* _TASK GOAL_
Report the lines of the data below that contain the string "casing".

* _DATASET ENTRIES_
******

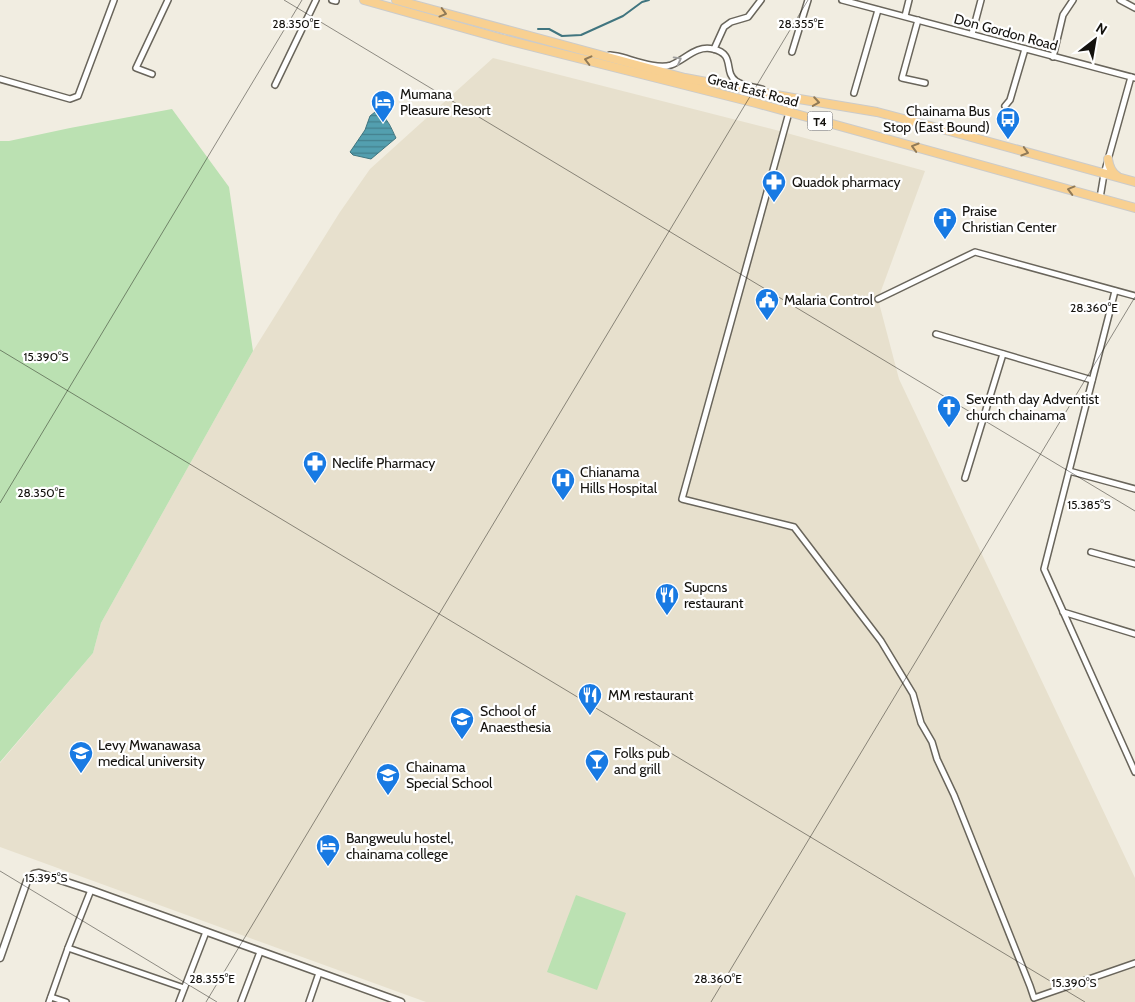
<svg xmlns="http://www.w3.org/2000/svg" width="1135" height="1002" viewBox="0 0 1135 1002" font-family="Cabin,sans-serif">
<style>
.built{fill:#e7e0cd}
.green{fill:#bbe1b2}
.water{fill:url(#water-rules);stroke:#40757f}
.lines{fill:none;stroke-linecap:round;stroke-linejoin:round}
.stream{stroke:#40757f;stroke-width:2}
.minor-casing{stroke:#69655b;stroke-width:8}
.tertiary-casing{stroke:#69655b;stroke-width:9}
.primary-casing{stroke:#cbcbca;stroke-width:10}
.minor{stroke:#fff;stroke-width:5}
.tertiary{stroke:#fff;stroke-width:6}
.primary{stroke:#f8d091;stroke-width:8}
.oneway{stroke:#917a56}
.oneway2{stroke:#a1a09f}
.ticks{fill:none;stroke:#14120e;stroke-width:1;stroke-opacity:0.45}
.labels{text-anchor:middle;dominant-baseline:central;stroke-width:4.5;stroke-linejoin:round;paint-order:stroke}
.shield{fill:#fff;stroke:#5a5956;stroke-width:1}
.shield-label{font-size:12px;font-weight:bold;fill:#14120e}
.street-label{font-size:14px;fill:#14120e;stroke:#fff}
.poi-label{font-size:14px;fill:#14120e;stroke:#fff;text-anchor:start}
.ticks-label{font-size:12px;text-anchor:middle;fill:#14120e;stroke:#fff;stroke-width:4.5;stroke-linejoin:round;paint-order:stroke}
</style>
<defs>
<pattern id="water-rules" width="6" height="5" patternUnits="userSpaceOnUse" patternTransform="scale(1.25)"><rect width="6" height="5" fill="#539faf"/><path d="M0 2.5h6" fill="none" stroke="#44808d"/></pattern>
</defs>
<rect width="100%" height="100%" fill="#f1ede1"/>
<path class="built" d="M 493,58 L 772,129 L 925,171 L 878,299 L 899,379 L 1135,878 L 1135,1002 L 426,1002 L 0,847 L 0,763 L 93,653 L 101,623 L 253,351 L 340,212 L 370,169 Z"/>
<g class="green">
<path d="M 172,109 L 229,187 L 253,351 L 101,623 L 93,653 L 0,762 L 0,141 L 9,141 L 70,128 Z"/>
<path d="M 576,895 L 626,913 L 597,990 L 547,972 Z"/>
</g>
<path class="water" d="M 375,112 C 387,115 391,128 396,138 L 371,159 L 353,155 L 350,152 L 365,130 L 370,116 Z"/>
<g class="lines">
<path class="stream" d="M 538,29 L 549,29 L 562,36 L 581,35 L 623,16 L 642,2 L 649,0"/>
<g class="minor-casing">
<g id="minor">
<path d="M 332,0 L 336,1 L 336,0"/>
<path d="M 842,0 L 1135,78"/>
<path d="M 1120,0 L 1135,8"/>
<path d="M 905,16 L 909,0"/>
<path d="M 918,20 L 902,78 L 925,83"/>
<path d="M 972,34 L 981,0"/>
<path d="M 714,49 L 724,27 L 731,22 L 748,17 L 761,0"/>
<path d="M 792,52 L 808,0"/>
<path d="M 610,55 L 617,56 C 631,59 657,70 671,65 C 686,59 696,45 713,49 C 736,54 723,72 736,81 C 743,86 755,87 762,89"/>
<path d="M 1053,57 L 1063,15 L 1073,0"/>
<path d="M 152,74 L 136,68 L 168,0"/>
<path d="M 0,79 L 70,99 L 78,96 L 114,0"/>
<path d="M 275,85 L 316,0"/>
<path d="M 854,93 L 878,10"/>
<path d="M 793,98 L 682,499 L 794,527 L 881,641 L 913,694 L 921,723 L 932,742 L 937,759 L 954,795 L 1030,986 L 1034,998 L 1135,963"/>
<path d="M 1005,106 L 1010,100 L 1025,49"/>
<path d="M 1100,198 L 1104,174 L 1131,77"/>
<path d="M 1115,291 L 1044,569 L 1135,772"/>
<path d="M 878,299 L 975,252 L 1135,296"/>
<path d="M 936,334 L 1092,380"/>
<path d="M 1069,471 L 1135,489"/>
<path d="M 965,478 L 1003,354"/>
<path d="M 1091,552 L 1135,564"/>
<path d="M 1063,612 L 1135,634"/>
<path d="M 68,948 L 184,988"/>
<path d="M 51,997 L 66,1002"/>
<path d="M 49,1002 L 68,948 L 91,890"/>
<path d="M 179,1002 L 206,932"/>
<path d="M 241,1002 L 260,952"/>
<path d="M 309,1002 L 319,973"/>
</g>
</g>
<g class="tertiary-casing">
<path id="tertiary" d="M 0,958 L 27,881 L 34,874 L 39,873 L 91,890 L 401,1002"/>
</g>
<g class="primary-casing">
<g id="primary">
<path d="M 364,0 L 503,39 L 756,103 L 865,133 L 1135,208"/>
<path d="M 396,0 L 685,78 L 793,98 L 877,112 L 953,132 L 1135,182"/>
<path d="M 1108,159 C 1109,166 1111,172 1117,176"/>
</g>
</g>
<use href="#minor" class="minor"/>
<use href="#tertiary" class="tertiary"/>
<use href="#primary" class="primary"/>
</g>
<defs><path id="oneway-chevron" d="M-2-3.5L2.5 0L-2 3.5" fill="none" stroke-width="1.6" stroke-linecap="round" stroke-linejoin="round" transform="scale(1.25)"/></defs>
<g class="oneway">
<use href="#oneway-chevron" transform="translate(443 13) rotate(15)"/>
<use href="#oneway-chevron" transform="translate(588 60) rotate(-166)"/>
<use href="#oneway-chevron" transform="translate(816 102) rotate(9)"/>
<use href="#oneway-chevron" transform="translate(915 147) rotate(-164)"/>
<use href="#oneway-chevron" transform="translate(1025 152) rotate(16)"/>
<use href="#oneway-chevron" transform="translate(1071 190) rotate(-165)"/>
</g>
<use class="oneway2" href="#oneway-chevron" transform="translate(678 60) rotate(-29)"/>
<path class="ticks" d="M 284,0 L 1135,511M 0,350 L 1085,1002M 0,503 L 302,0M 0,871 L 217,1002M 206,1002 L 808,0M 711,1002 L 1135,297"/>
<defs>
<g id="hotel-pin" transform="scale(1.25)"><path d="M0 17L-7.5 6A9.5 9.5 0 1 1 7.5 6Z" fill="#187ae3" stroke="#fff"/><path d="M-6-4.5h1.5V1H6V5H4.5V3h-9V5H-6ZM-4 0a1.8 1.8 0 1 1 3.6 0ZM.5 0V-2.5h3Q6-2.5 6 0Z" fill="#fff"/></g>
<g id="bus-pin" transform="scale(1.25)"><path d="M0 17L-7.5 6A9.5 9.5 0 1 1 7.5 6Z" fill="#187ae3" stroke="#fff"/><path d="M-5-6H5V4H4V6H2V4H-2V6H-4V4H-5ZM-3.5-4V0h7V-4ZM-3.5 1.2v1.5H-2V1.2ZM2 1.2v1.5H3.5V1.2Z" fill="#fff"/></g>
<g id="pharmacy-pin" transform="scale(1.25)"><path d="M0 17L-7.5 6A9.5 9.5 0 1 1 7.5 6Z" fill="#187ae3" stroke="#fff"/><path d="M-2-6h4v4h4v4h-4v4h-4v-4h-4v-4h4Z" fill="#fff"/></g>
<g id="church-pin" transform="scale(1.25)"><path d="M0 17L-7.5 6A9.5 9.5 0 1 1 7.5 6Z" fill="#187ae3" stroke="#fff"/><path d="M-1.2-6h2.4v3.5h3.3v2.4h-3.3V6h-2.4V-.1h-3.3v-2.4h3.3Z" fill="#fff"/></g>
<g id="civic-pin" transform="scale(1.25)"><path d="M0 17L-7.5 6A9.5 9.5 0 1 1 7.5 6Z" fill="#187ae3" stroke="#fff"/><path d="M-.6-6.5H3V-4.5H.6V-3L4-1V1h2V6H-6V1h2V-1L-.6-3ZM-1.2 2.5V6h2.4V2.5Z" fill="#fff"/></g>
<g id="hospital-pin" transform="scale(1.25)"><path d="M0 17L-7.5 6A9.5 9.5 0 1 1 7.5 6Z" fill="#187ae3" stroke="#fff"/><path d="M-5-5h3v3.5h4V-5h3V5h-3V1.5h-4V5h-3Z" fill="#fff"/></g>
<g id="restaurant-pin" transform="scale(1.25)"><path d="M0 17L-7.5 6A9.5 9.5 0 1 1 7.5 6Z" fill="#187ae3" stroke="#fff"/><path d="M-5-6h1v4h1v-4h1v4h1v-4h1v5L-1.5 .5V6h-2V.5L-5-1ZM5-6V6H3V1.5H1.5Q1.5-4 5-6Z" fill="#fff"/></g>
<g id="university-pin" transform="scale(1.25)"><path d="M0 17L-7.5 6A9.5 9.5 0 1 1 7.5 6Z" fill="#187ae3" stroke="#fff"/><path d="M0-5L7-2L0 1L-7-2ZM-4 1L0 2.5L4 1V4Q0 6-4 4Z" fill="#fff"/></g>
<g id="school-pin" transform="scale(1.25)"><path d="M0 17L-7.5 6A9.5 9.5 0 1 1 7.5 6Z" fill="#187ae3" stroke="#fff"/><path d="M0-5L7-2L0 1L-7-2ZM-4 1L0 2.5L4 1V4Q0 6-4 4Z" fill="#fff"/></g>
<g id="bar-pin" transform="scale(1.25)"><path d="M0 17L-7.5 6A9.5 9.5 0 1 1 7.5 6Z" fill="#187ae3" stroke="#fff"/><path d="M-6-5H6L.8 .8V4.5H3.5V6h-7V4.5H-.8V.8Z" fill="#fff"/></g>
</defs>
<g fill-rule="evenodd">
<use href="#hotel-pin" x="383" y="102"/>
<use href="#bus-pin" x="1008" y="119"/>
<use href="#pharmacy-pin" x="774" y="182"/>
<use href="#church-pin" x="945" y="219"/>
<use href="#civic-pin" x="767" y="300"/>
<use href="#church-pin" x="949" y="407"/>
<use href="#pharmacy-pin" x="315" y="463"/>
<use href="#hospital-pin" x="563" y="480"/>
<use href="#restaurant-pin" x="667" y="595"/>
<use href="#restaurant-pin" x="590" y="695"/>
<use href="#university-pin" x="462" y="719"/>
<use href="#school-pin" x="81" y="753"/>
<use href="#bar-pin" x="597" y="761"/>
<use href="#school-pin" x="388" y="775"/>
<use href="#hotel-pin" x="328" y="846"/>
</g>
<g class="labels">
<rect class="shield" x="807.5" y="111.5" width="25" height="19" rx="4"/>
<g class="shield-label">
<text x="820" y="121">T4</text>
</g>
<g class="street-label">
<text transform="translate(1006 32) rotate(15)">Don Gordon Road</text>
<text transform="translate(753 90) rotate(15)">Great East Road</text>
</g>
<g class="poi-label">
<text x="400" y="94">Mumana<tspan x="400" dy="16">Pleasure Resort</tspan></text>
<text x="990" y="111" text-anchor="end">Chainama Bus<tspan x="990" dy="16">Stop (East Bound)</tspan></text>
<text x="792" y="182">Quadok pharmacy</text>
<text x="962" y="211">Praise<tspan x="962" dy="16">Christian Center</tspan></text>
<text x="784" y="300">Malaria Control</text>
<text x="966" y="399">Seventh day Adventist<tspan x="966" dy="16">church chainama</tspan></text>
<text x="332" y="463">Neclife Pharmacy</text>
<text x="580" y="472">Chianama<tspan x="580" dy="16">Hills Hospital</tspan></text>
<text x="684" y="587">Supcns<tspan x="684" dy="16">restaurant</tspan></text>
<text x="608" y="695">MM restaurant</text>
<text x="480" y="711">School of<tspan x="480" dy="16">Anaesthesia</tspan></text>
<text x="98" y="745">Levy Mwanawasa<tspan x="98" dy="16">medical university</tspan></text>
<text x="614" y="753">Folks pub<tspan x="614" dy="16">and grill</tspan></text>
<text x="406" y="767">Chainama<tspan x="406" dy="16">Special School</tspan></text>
<text x="346" y="838">Bangweulu hostel,<tspan x="346" dy="16">chainama college</tspan></text>
</g>
</g>
<g class="ticks-label">
<text x="296" y="28">28.350°E</text>
<text x="801" y="28">28.355°E</text>
<text x="1094" y="312">28.360°E</text>
<text x="46" y="361">15.390°S</text>
<text x="41" y="497">28.350°E</text>
<text x="1089" y="509">15.385°S</text>
<text x="46" y="882">15.395°S</text>
<text x="212" y="983">28.355°E</text>
<text x="718" y="983">28.360°E</text>
<text x="1074" y="987">15.390°S</text>
</g>
<g transform="translate(1095 40) rotate(31)" stroke="#ffffff" stroke-width="4" paint-order="stroke">
<path d="M0-4L9 19L0 12L-9 19Z" fill="#14120e"/>
<text y="-8" font-size="14" font-weight="bold" text-anchor="middle" fill="#14120e">N</text>
</g>
</svg>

******

* _TASK RESULT_
.minor-casing{stroke:#69655b;stroke-width:8}
.tertiary-casing{stroke:#69655b;stroke-width:9}
.primary-casing{stroke:#cbcbca;stroke-width:10}
<g class="minor-casing">
<g class="tertiary-casing">
<g class="primary-casing">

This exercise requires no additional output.